# [Try it]
Exactly as written, write out the lines below from the first to the one containing "Figure 10. Panicle", inclusive. Pictures do not belong in the copy.

# [Given material]
--- START ---

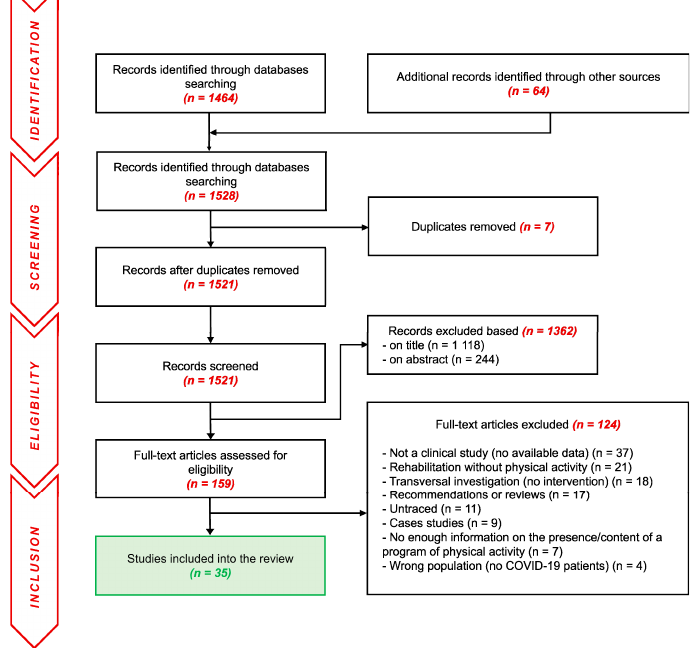
Figure 1. Flow diagram of the identification, screening, eligibility, and inclusion of the studies in the systematic review.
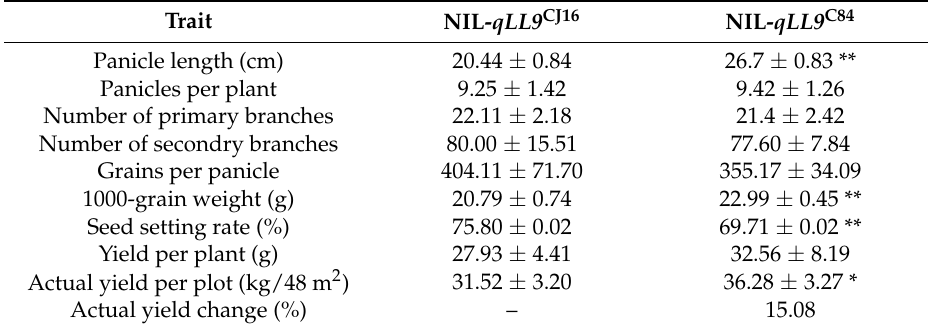
Figure 10. Panicle and grain morphology of NIL- qLL9 CJ16 and NIL- qLL9 C84 . ( a , b ) Panicle morphology at heading stage; bars = 4 cm. ( c , d ) Grain morphology at repining stage; bar = 1 cm. ( e ) Grain length. ( f ) Grain width and thickness. Data are represented as mean ± SD ( n = 10). Asterisks represent significant difference determined by Student’s t -test at p -value <0.01 (**), p -value <0.05 (*). Table 7. Yield traits of NIL- qLL9 CJ16 and NIL- qLL9 C84 .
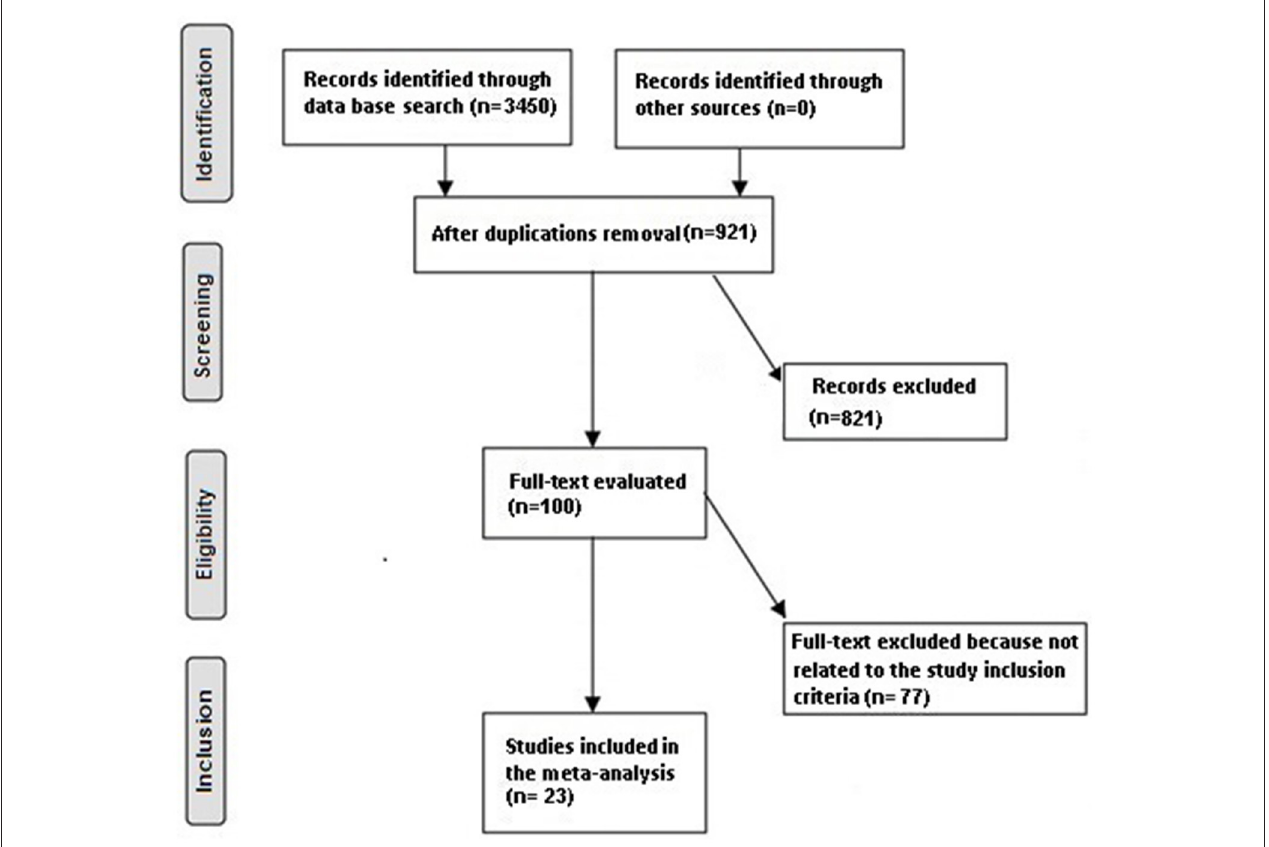
FIGURE 1 | Schematic illustration of the study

--- END ---

# [Answer space]
Figure 1. Flow diagram of the identification, screening, eligibility, and inclusion of the studies in the systematic review.
Figure 10. Panicle and grain morphology of NIL- qLL9 CJ16 and NIL- qLL9 C84 . ( a , b ) Panicle morphology at heading stage; bars = 4 cm. ( c , d ) Grain morphology at repining stage; bar = 1 cm. ( e ) Grain length. ( f ) Grain width and thickness. Data are represented as mean ± SD ( n = 10). Asterisks represent significant difference determined by Student’s t -test at p -value <0.01 (**), p -value <0.05 (*). Table 7. Yield traits of NIL- qLL9 CJ16 and NIL- qLL9 C84 .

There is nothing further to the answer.